(Records drawn from a dataset)
═══
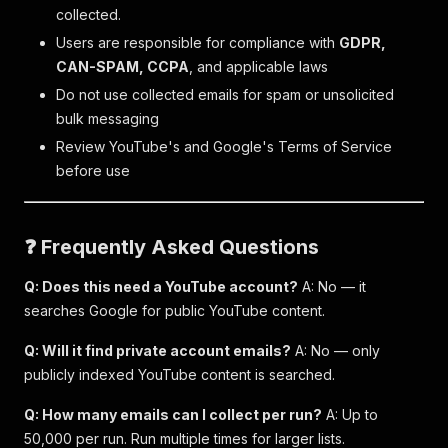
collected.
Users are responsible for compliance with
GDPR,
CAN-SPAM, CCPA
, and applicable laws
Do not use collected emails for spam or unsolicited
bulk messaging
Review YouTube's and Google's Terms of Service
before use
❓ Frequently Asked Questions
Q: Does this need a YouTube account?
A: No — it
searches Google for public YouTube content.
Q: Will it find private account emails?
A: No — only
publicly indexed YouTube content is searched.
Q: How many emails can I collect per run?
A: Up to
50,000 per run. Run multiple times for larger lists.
═══
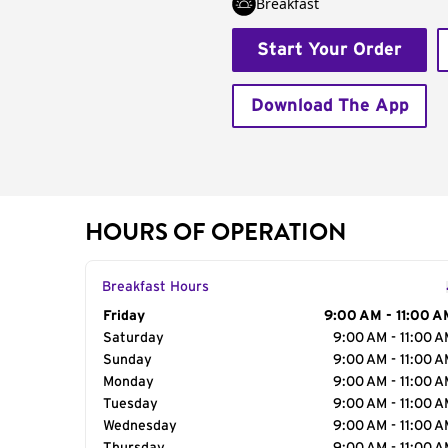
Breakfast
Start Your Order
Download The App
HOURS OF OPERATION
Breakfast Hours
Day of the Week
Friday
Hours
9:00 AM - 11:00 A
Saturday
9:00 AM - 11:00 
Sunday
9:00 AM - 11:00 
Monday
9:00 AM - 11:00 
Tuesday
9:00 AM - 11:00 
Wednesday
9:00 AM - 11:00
═══
Please give an exact copy of the entries above, from the line with "Q: Does this need a YouTube account?" down to the line with "50,000 per run.", inclusive, and nothing else.

YOUR RESPONSE
Q: Does this need a YouTube account?
A: No — it
searches Google for public YouTube content.
Q: Will it find private account emails?
A: No — only
publicly indexed YouTube content is searched.
Q: How many emails can I collect per run?
A: Up to
50,000 per run. Run multiple times for larger lists.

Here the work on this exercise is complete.